久しぶりに家族の方たちにも会ったため、私は思わず笑顔を見せてしまったが、家族の方の赤い目にすぐに気が引けて、まともに挨拶も出来ず。町内、近所の方々も結構来ているらしいがよく分からない。
昨夜は、浄土宗の慣わしとかで、僧侶を囲んで座り「ナンマンダブ」と繰り返しつつ、大念珠繰りをする。モダン生活の日本で、原始宗教のように円形になって中心をむいて皆で一つのことをするのは、私にとって初めてのこと。そうだな、椅子取りゲームぐらいか。向きが反対か。
今日は僧侶が2人。前と後ろと並んで座って、後ろの若い僧侶が拍子をとるように、大きいおりんと大きい木魚とジャンジャンと鳴るシンバルをたまに合いの手をいれる。

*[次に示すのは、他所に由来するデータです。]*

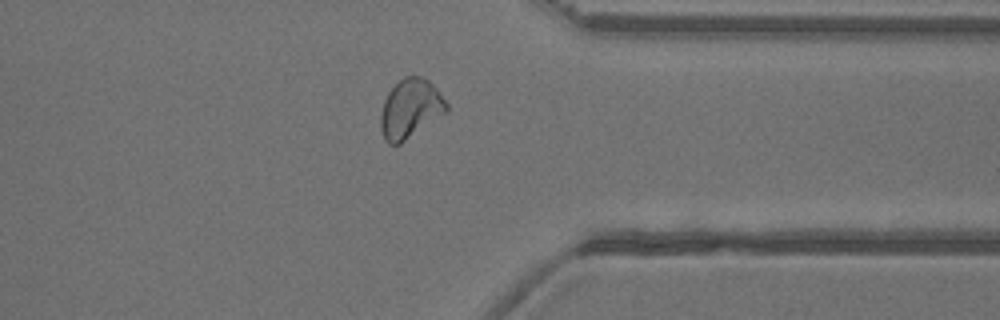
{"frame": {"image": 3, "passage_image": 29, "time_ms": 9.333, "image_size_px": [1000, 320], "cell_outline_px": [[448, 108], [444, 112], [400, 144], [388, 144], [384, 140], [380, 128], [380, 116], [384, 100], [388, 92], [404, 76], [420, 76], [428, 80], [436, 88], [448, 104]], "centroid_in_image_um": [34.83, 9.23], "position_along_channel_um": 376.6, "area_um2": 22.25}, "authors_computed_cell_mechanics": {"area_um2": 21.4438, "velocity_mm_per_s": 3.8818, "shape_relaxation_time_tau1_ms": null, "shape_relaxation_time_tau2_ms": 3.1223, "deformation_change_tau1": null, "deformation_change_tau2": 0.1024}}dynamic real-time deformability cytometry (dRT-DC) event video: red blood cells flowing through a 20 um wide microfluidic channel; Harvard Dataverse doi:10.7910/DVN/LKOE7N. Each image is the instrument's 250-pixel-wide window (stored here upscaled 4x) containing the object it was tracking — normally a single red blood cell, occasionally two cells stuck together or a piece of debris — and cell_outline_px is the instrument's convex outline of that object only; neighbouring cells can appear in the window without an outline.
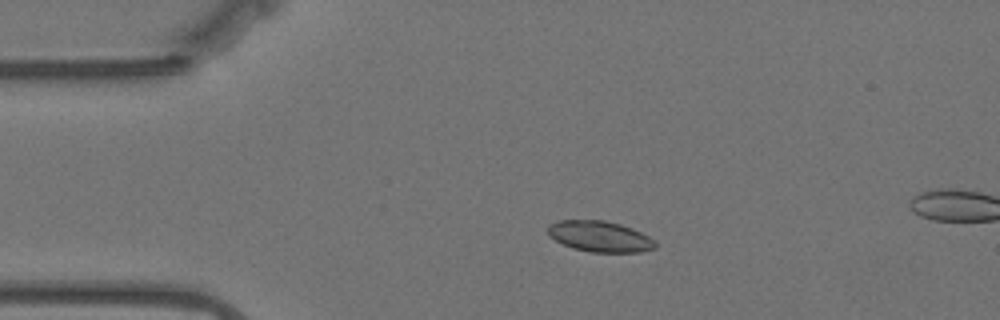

ちょうど同じ時間ぐらいに大分で、ぜひ行きたかったライブ(大小さまざまなおりんや銅鑼を使ってられる音楽家の方の >>>)があってるのだけど、家族の別の件で行けないとしていたが、こういう形でおりんと遭遇だ。うむ。
最近、読経熱、マントラ・チャンティング熱が高まっているが、やっぱりしたいなぁ。
相変わらず、気が引けて家族の方に近づけない。
大切な人が亡くなったとき、やはり感情が走ってしまってコントロールできないのは当たり前だろうなと思う。生から死という移行、一つの生命(人)にとって大きなエネルギーの要る変遷がある時、その生命と影響しあっていた(生活してきた/時を分かち合ってきた)他の生命(人)からも多大なエネルギーが放出されることだろう。
きっと、健康なのだ。
と同時に思うに、大切な人の死に際して大切なことがある。
それは、静かな目を開いてその死に対峙すること。
その移行に伴う損失をきちんと埋め合わせるために。身をもって生命の中身を晒してくれた故人のために。

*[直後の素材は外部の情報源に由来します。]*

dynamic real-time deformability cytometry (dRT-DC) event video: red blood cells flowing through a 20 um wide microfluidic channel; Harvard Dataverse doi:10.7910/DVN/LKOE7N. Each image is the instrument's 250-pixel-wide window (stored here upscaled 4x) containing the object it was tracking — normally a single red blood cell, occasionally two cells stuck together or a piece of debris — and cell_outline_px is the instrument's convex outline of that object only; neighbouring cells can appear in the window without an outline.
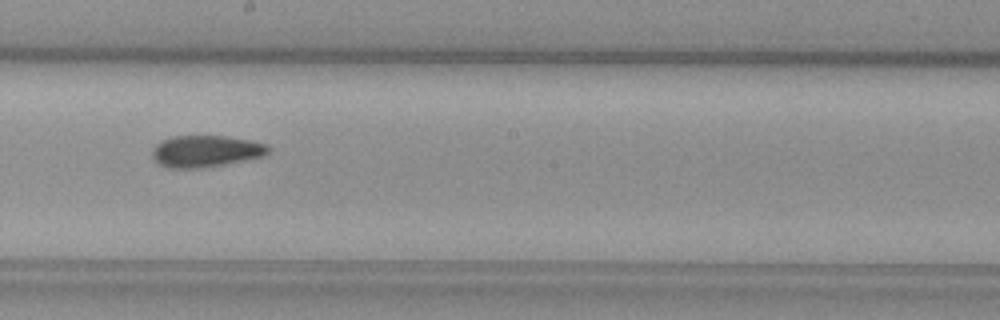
{"species": "common noctule bat (a hibernating species)", "species_latin": "Nyctalus noctula", "temperature_condition": "warm", "stored_images_in_passage": 34, "camera_frame_rate_fps": 3000, "um_per_image_px": 0.085, "animal": {"sex": "female", "body_mass_g": 29.2, "forearm_length_mm": 56.3}, "frame": {"image": 1, "passage_image": 15, "time_ms": 4.667, "image_size_px": [1000, 320], "cell_outline_px": [[272, 148], [264, 156], [224, 164], [200, 168], [168, 168], [160, 164], [152, 156], [152, 148], [160, 140], [172, 136], [228, 136], [252, 140], [268, 144]], "centroid_in_image_um": [17.51, 12.84], "position_along_channel_um": 230.7, "area_um2": 21.62}, "authors_computed_cell_mechanics": {"area_um2": 21.2415, "velocity_mm_per_s": 4.0893, "shape_relaxation_time_tau1_ms": null, "shape_relaxation_time_tau2_ms": 3.1785, "deformation_change_tau1": null, "deformation_change_tau2": 0.1002}}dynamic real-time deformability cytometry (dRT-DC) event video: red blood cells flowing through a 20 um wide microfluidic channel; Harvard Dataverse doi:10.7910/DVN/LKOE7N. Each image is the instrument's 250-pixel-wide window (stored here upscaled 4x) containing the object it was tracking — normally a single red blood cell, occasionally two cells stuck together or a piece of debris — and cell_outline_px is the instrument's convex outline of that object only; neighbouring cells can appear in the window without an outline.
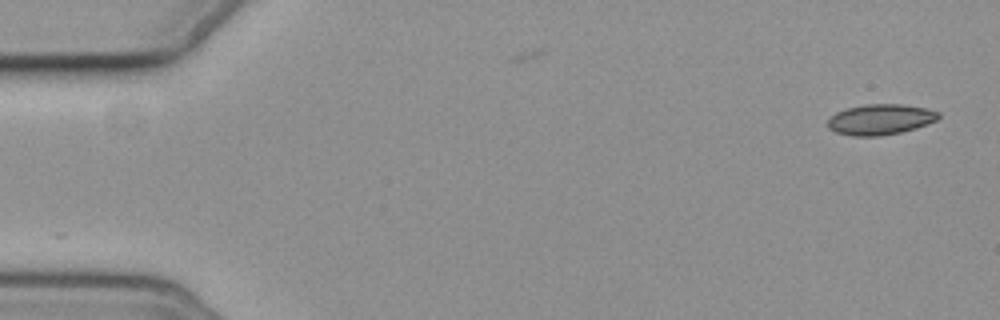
{"species": "common noctule bat (a hibernating species)", "species_latin": "Nyctalus noctula", "temperature_condition": "cold", "stored_images_in_passage": 5, "camera_frame_rate_fps": 3000, "um_per_image_px": 0.085, "animal": {"sex": "female", "body_mass_g": 19.3, "forearm_length_mm": 54.1}, "frame": {"image": 1, "passage_image": 1, "time_ms": 0.0, "image_size_px": [1000, 320], "cell_outline_px": [[940, 116], [936, 120], [928, 124], [916, 128], [900, 132], [880, 136], [852, 136], [836, 132], [828, 128], [828, 120], [836, 112], [844, 108], [868, 104], [900, 104], [928, 108], [940, 112]], "centroid_in_image_um": [74.84, 10.15], "position_along_channel_um": 10.2, "area_um2": 19.83}}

箸が触れるたび、お骨が乾いて高い澄んだ音を出していた。
この夏は本当に、生の光と死の闇、もしくは生の闇と死の光かもしれないけれど、それらが明らかな対比を見せていて、少し不安定な気分である。
友人が見せてくれた『Jung and the Native American Moon Cycles : Rhythms of Influence』という本に、私の年あたりは「親、家族との別れ」というサイクルにあるらしいことを見た。血のつながる家族、もしかしたら、今まで社会的につながってきた友たちを家族に含めると、ある転換が迫っているのだろうか、なぁ。